Please leave now if you still think Matt LaPorta “needs a chance”
If there are any Cleveland Indians fans who still think Matt LaPorta just “needs a chance” to show what he can do, then we don’t know what to tell them.
Because if Tuesday night’s game didn’t convince them that LaPorta is simply not a Major League ballplayer, then we don’t know what will.
LaPorta failed to cover first base in the 12th inning of the game against the Twins, deciding instead to move into right field to accept a cutoff throw that was never coming because second baseman Jason Kipnis fielded the ground ball off the bat of Minnesota’s Alexi Casilla.
Instead of inning over, Minnesota’s Darin Mastroianni scored the go-ahead run from second base.
The best part (or worst, depending on your perspective) is that LaPorta was only in the game because he hit for Casey Kotchman in the bottom of the 11th inning. If Kotchman is still in the game he makes the play (oh, and LaPorta grounded out in the at-bat).
Need we say the Tribe went on to lose the game? If you’ve been following the Indians since the All-Star game, a stretch that has seen them go 17-46, we need not.
“It was a big mental mistake,” Indians manager Manny Acta said after the game. “You don’t think. You have to see the ball go through before you decide to become a cutoff man. That’s pretty much a routine ball to second base. Plus, if that ball goes through, we don’t need a cutoff man. It was too softly hit and they have one of the fastest guys in the game running with two outs.”

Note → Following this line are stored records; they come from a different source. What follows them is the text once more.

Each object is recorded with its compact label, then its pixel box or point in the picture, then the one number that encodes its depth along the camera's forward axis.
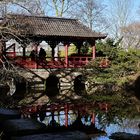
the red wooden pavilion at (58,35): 18.58
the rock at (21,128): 6.57
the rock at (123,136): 7.25
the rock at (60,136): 5.97
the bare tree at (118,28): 35.47
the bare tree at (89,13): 31.05
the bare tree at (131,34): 34.81
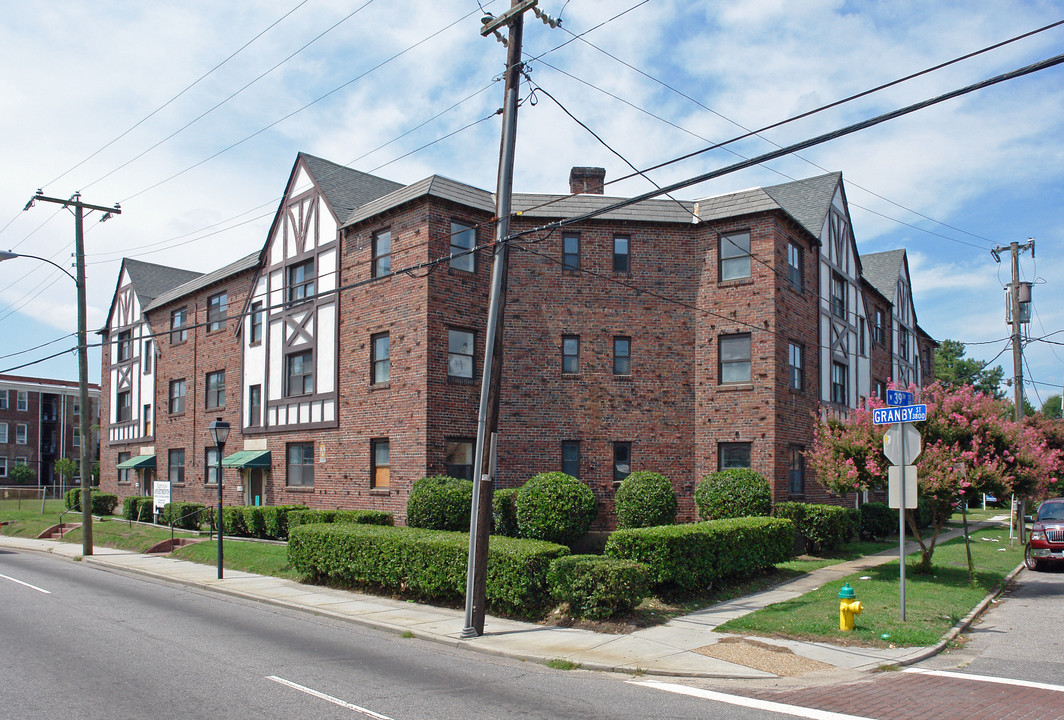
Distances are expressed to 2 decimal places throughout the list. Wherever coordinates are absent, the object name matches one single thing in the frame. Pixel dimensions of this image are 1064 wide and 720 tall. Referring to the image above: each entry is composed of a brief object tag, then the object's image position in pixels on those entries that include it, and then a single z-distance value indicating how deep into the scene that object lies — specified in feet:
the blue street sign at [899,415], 38.78
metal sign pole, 38.89
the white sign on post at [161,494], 78.79
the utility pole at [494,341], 38.83
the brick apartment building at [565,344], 70.49
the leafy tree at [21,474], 208.54
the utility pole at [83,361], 76.23
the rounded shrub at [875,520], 81.30
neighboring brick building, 213.87
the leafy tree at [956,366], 227.61
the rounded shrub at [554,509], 61.16
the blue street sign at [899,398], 40.88
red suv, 62.90
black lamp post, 60.64
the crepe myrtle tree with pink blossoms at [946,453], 49.65
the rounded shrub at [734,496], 65.46
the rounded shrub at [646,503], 65.36
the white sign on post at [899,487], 39.45
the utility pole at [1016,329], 89.97
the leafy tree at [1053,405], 337.27
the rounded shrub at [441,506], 62.64
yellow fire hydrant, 36.94
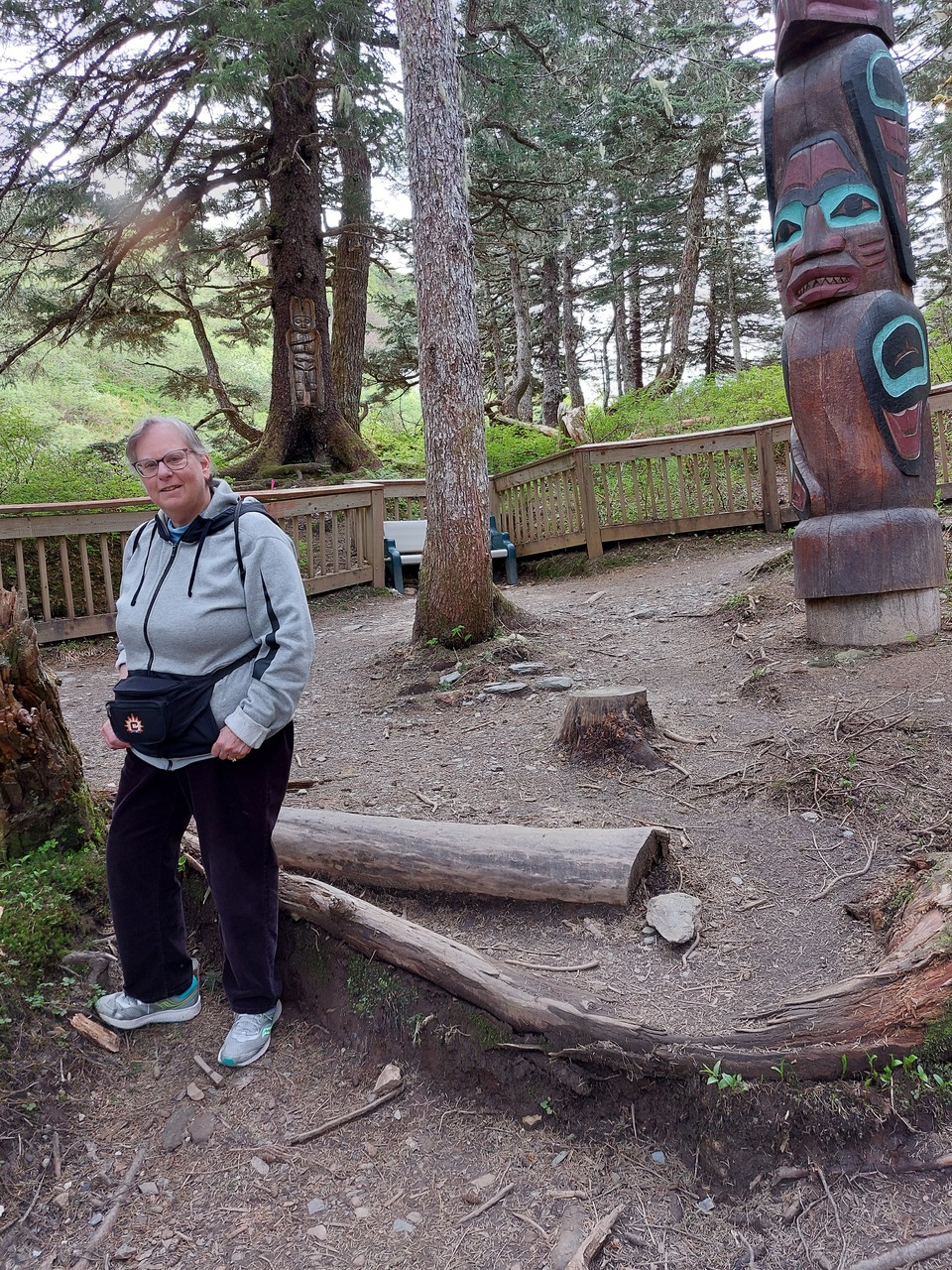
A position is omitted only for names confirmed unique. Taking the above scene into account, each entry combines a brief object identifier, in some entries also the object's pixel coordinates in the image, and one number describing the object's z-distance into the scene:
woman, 2.34
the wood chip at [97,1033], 2.59
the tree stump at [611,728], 4.25
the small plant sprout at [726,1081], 1.99
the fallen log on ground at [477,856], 2.99
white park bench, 10.55
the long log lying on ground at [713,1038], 2.01
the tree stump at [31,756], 2.96
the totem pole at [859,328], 5.06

That’s the thing about LaPorta. It’s not so much that he’s not a very good hitter – .222 batting average this year with the Tribe, .237 with an OPS of .694 in parts of four season – but that he is one of the worst fundamental players we have ever seen in a Tribe uniform. He just has no baseball savvy.

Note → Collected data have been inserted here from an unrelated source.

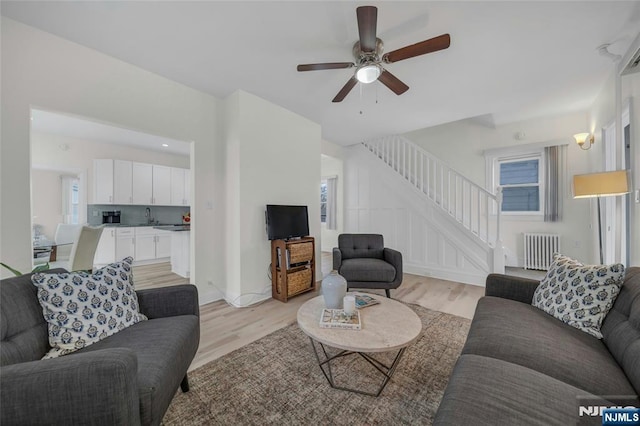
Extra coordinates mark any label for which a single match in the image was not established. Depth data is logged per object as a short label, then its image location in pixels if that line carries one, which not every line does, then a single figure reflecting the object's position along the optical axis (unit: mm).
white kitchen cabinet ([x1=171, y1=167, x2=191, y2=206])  5836
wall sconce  3533
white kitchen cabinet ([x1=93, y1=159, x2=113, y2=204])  4844
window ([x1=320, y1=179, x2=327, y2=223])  6822
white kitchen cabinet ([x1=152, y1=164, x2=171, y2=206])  5535
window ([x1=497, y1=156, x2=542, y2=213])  4438
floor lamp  2084
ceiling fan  1575
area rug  1336
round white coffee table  1328
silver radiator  4147
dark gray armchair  2928
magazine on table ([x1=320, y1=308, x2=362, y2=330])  1507
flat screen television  3113
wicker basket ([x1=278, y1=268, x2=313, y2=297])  3100
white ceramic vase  1766
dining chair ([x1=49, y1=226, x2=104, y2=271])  2532
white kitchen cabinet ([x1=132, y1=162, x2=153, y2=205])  5219
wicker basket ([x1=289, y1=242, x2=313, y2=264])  3122
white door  2461
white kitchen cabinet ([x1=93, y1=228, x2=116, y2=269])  4809
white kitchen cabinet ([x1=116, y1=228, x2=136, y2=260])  4840
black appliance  5168
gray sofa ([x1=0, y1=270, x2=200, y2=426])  803
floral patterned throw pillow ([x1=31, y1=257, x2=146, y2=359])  1191
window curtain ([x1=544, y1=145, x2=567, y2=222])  4066
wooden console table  3059
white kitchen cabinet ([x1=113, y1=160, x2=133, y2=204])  4930
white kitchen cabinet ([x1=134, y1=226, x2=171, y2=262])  5102
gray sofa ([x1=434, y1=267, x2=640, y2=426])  824
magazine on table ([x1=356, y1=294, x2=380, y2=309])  1832
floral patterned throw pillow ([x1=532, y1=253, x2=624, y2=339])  1367
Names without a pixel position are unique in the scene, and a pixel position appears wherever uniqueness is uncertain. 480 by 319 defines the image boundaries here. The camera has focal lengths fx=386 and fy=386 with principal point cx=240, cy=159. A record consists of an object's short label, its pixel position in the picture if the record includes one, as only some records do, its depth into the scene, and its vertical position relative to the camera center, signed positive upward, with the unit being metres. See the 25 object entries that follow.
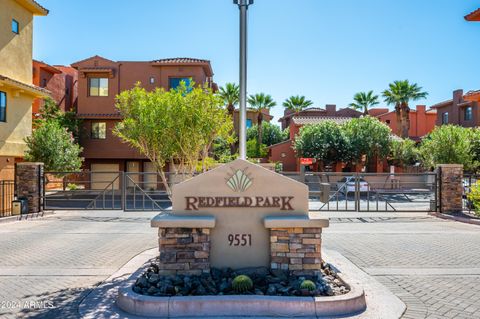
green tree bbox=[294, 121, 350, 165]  34.88 +1.92
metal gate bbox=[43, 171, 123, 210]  22.44 -1.80
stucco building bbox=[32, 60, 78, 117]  32.75 +7.54
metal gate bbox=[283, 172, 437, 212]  18.00 -1.92
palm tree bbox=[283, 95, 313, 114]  51.72 +8.25
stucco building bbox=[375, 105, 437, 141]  52.81 +6.30
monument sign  6.89 -0.76
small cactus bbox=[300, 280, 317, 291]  5.83 -1.83
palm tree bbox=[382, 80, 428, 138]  45.84 +8.26
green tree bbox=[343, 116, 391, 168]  35.00 +2.39
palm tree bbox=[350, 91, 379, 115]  50.81 +8.65
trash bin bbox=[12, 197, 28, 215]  16.03 -1.82
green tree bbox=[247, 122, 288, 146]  55.34 +4.37
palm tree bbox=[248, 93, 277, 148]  47.61 +7.80
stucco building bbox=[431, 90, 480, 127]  40.50 +6.12
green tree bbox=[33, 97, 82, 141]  28.51 +3.50
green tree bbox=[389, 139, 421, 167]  36.53 +1.28
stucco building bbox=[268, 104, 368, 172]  42.72 +4.89
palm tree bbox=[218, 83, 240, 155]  41.31 +7.58
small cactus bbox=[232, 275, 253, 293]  5.87 -1.83
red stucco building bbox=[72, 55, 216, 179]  28.92 +5.90
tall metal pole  7.91 +2.01
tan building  18.69 +4.26
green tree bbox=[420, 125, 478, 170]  27.81 +1.30
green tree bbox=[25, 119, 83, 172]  21.11 +0.83
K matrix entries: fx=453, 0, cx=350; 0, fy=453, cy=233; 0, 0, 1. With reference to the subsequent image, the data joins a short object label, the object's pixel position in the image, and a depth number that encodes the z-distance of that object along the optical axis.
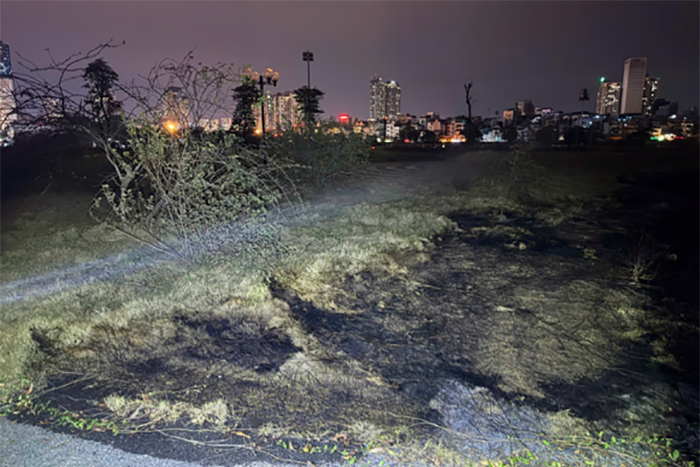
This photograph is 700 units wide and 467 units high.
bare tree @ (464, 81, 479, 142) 43.00
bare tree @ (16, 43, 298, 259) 6.53
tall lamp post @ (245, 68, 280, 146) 6.97
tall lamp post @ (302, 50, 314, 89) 32.47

LaPorta at least seems to know he doesn’t know how to play the game.
“I made a mistake. I thought the ball was going to go through; obviously, it didn’t go through,” he said on Wednesday. “I messed up. There is nobody to blame but me right there. It’s obvious, if you’re watching the game, what not to do: You don’t go to the cutoff.”
Tuesday night may be the last Tribe fans see of LaPorta in an Indians uniform as the team activated Travis Hafner off the 15-day disabled list on Wednesday (yeah, we don’t know why either). With Hafner back at the DH spot, Acta will reportedly give Russ Canzler who, like LaPorta, bats from the right side, more at-bats at first base.
We’ve written it before, but this really needs to be the end of the LaPorta experiment in Cleveland.
Can anyone honestly say there is any reason to keep him around?